I know it may sound weird, but if the food tastes good and isn’t bad for you, it would be a huge environmental — and economic — win.

And that’s because people are eating a lot meat, especially poultry, as the Wall Street Journal details:

U.S. consumers ate an average of 90.9 pounds of chicken apiece in 2016, according to the U.S. Department of Agriculture. That is nearly as much as beef and pork combined.

World-wide, about 61 billion chickens are raised for meat annually. The U.N. Food and Agriculture Organization has projected that chicken—relatively cheap to produce and with few religious and cultural barriers—will soar past pork as the world’s most-consumed meat by 2020.

Duck is relevant for a different reason. China, which tops the list in global consumption, consumes 2.7 million metric tons of duck meat annually, nearly 10 times the next-largest consumer, France, according to data from the International Poultry Council.

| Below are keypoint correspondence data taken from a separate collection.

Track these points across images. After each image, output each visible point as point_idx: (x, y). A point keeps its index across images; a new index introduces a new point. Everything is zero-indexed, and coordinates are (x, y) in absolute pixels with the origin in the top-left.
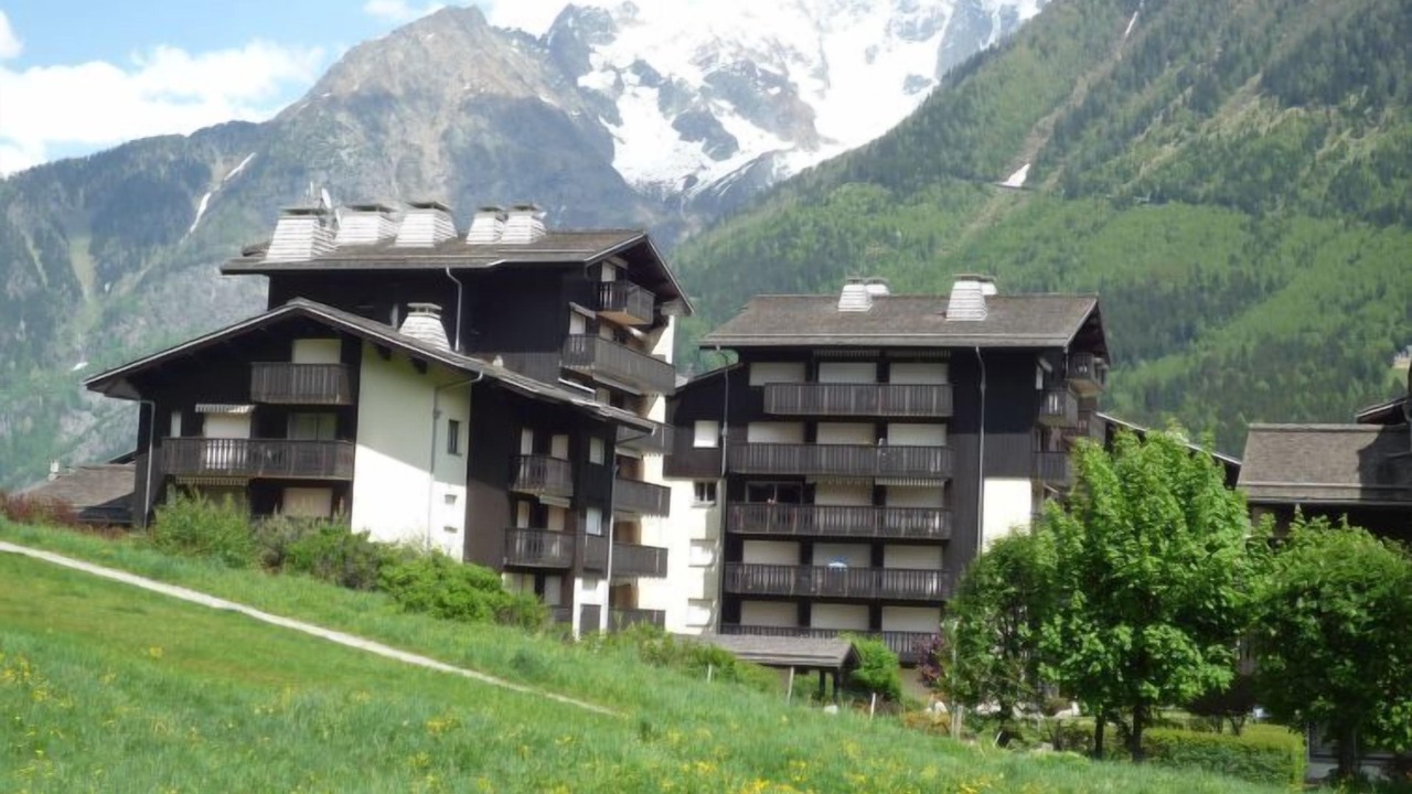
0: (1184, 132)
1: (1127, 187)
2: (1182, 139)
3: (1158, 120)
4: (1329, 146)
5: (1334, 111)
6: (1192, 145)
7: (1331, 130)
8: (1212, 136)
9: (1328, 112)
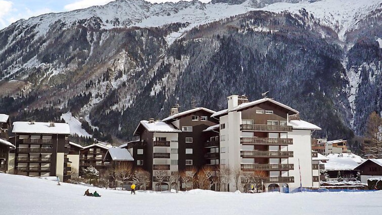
0: (20, 66)
1: (8, 76)
2: (20, 67)
3: (15, 63)
4: (50, 71)
5: (51, 64)
6: (22, 69)
7: (51, 68)
8: (26, 67)
9: (50, 65)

The average Chinese consumer eats 4.5 pounds a year.

Now a new startup in the Bay Area appears to have developed a decent lab-produced chicken strip:

On Tuesday, Memphis Meats invited a handful of taste-testers to a San Francisco kitchen and cooked and served their chicken strip, along with a piece of duck prepared à l’orange style.

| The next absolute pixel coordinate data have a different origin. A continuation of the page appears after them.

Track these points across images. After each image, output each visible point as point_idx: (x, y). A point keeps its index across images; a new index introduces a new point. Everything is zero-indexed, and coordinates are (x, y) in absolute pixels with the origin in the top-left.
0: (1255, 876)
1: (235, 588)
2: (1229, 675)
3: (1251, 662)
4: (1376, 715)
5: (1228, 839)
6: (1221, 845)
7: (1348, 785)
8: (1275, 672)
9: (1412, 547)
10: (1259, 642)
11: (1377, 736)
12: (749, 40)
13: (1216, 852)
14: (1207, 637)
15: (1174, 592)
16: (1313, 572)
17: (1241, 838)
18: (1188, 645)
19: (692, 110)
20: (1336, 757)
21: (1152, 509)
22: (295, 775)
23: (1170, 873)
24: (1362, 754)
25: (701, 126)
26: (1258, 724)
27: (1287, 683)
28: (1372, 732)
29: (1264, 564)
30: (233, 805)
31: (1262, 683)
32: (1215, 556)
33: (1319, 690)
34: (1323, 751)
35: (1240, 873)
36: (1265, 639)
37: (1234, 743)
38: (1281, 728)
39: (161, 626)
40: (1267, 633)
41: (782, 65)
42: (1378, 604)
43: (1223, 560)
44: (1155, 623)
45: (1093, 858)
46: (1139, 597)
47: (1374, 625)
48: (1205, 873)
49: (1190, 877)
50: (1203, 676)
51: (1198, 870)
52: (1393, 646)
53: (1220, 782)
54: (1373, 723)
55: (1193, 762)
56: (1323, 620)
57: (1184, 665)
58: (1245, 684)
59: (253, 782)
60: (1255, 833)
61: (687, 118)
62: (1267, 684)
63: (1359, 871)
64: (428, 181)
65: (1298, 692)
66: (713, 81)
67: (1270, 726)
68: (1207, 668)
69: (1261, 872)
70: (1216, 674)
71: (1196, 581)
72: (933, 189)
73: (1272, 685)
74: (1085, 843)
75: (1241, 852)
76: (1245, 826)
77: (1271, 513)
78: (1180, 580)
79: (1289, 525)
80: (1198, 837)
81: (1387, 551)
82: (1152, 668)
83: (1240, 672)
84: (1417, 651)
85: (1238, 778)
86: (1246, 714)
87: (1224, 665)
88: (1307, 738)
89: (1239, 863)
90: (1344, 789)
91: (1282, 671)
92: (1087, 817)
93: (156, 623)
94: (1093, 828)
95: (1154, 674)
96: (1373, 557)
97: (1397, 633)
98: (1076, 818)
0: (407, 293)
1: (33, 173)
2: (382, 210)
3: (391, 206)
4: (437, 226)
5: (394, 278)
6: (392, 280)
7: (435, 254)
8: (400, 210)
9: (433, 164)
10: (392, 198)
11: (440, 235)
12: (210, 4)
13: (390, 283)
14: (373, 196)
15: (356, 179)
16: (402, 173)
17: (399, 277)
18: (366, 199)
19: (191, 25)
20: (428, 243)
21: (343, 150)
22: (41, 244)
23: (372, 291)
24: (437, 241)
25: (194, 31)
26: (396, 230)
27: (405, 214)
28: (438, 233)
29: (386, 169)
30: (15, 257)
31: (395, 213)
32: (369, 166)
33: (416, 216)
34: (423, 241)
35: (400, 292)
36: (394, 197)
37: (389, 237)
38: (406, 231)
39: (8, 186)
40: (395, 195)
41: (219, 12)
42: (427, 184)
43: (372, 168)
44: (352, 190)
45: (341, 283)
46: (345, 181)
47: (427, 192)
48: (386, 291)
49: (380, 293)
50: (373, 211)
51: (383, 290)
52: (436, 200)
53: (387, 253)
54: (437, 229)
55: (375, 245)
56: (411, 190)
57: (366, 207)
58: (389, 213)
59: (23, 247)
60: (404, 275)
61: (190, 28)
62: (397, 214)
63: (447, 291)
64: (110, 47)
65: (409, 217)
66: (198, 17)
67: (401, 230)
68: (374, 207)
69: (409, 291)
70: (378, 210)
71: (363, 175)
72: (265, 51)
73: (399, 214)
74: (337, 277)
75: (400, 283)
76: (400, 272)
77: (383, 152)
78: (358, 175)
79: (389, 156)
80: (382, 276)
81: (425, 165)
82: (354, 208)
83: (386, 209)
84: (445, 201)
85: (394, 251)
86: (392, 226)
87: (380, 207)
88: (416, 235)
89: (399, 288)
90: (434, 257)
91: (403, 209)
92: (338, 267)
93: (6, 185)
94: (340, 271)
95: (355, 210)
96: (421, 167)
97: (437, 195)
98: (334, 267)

Some who sampled the strip—breaded, deep fried and spongier than a whole chicken breast—said it nearly nailed the flavor of the traditional variety. Their verdict: They would eat it again.

And not just environmentalists are taking notice. Cutting out the animal part of the equation could allow big meat companies to save a huge amount of money.

If entrepreneurs and scientists can figure this out, they will have done the planet (and many animals) a huge service.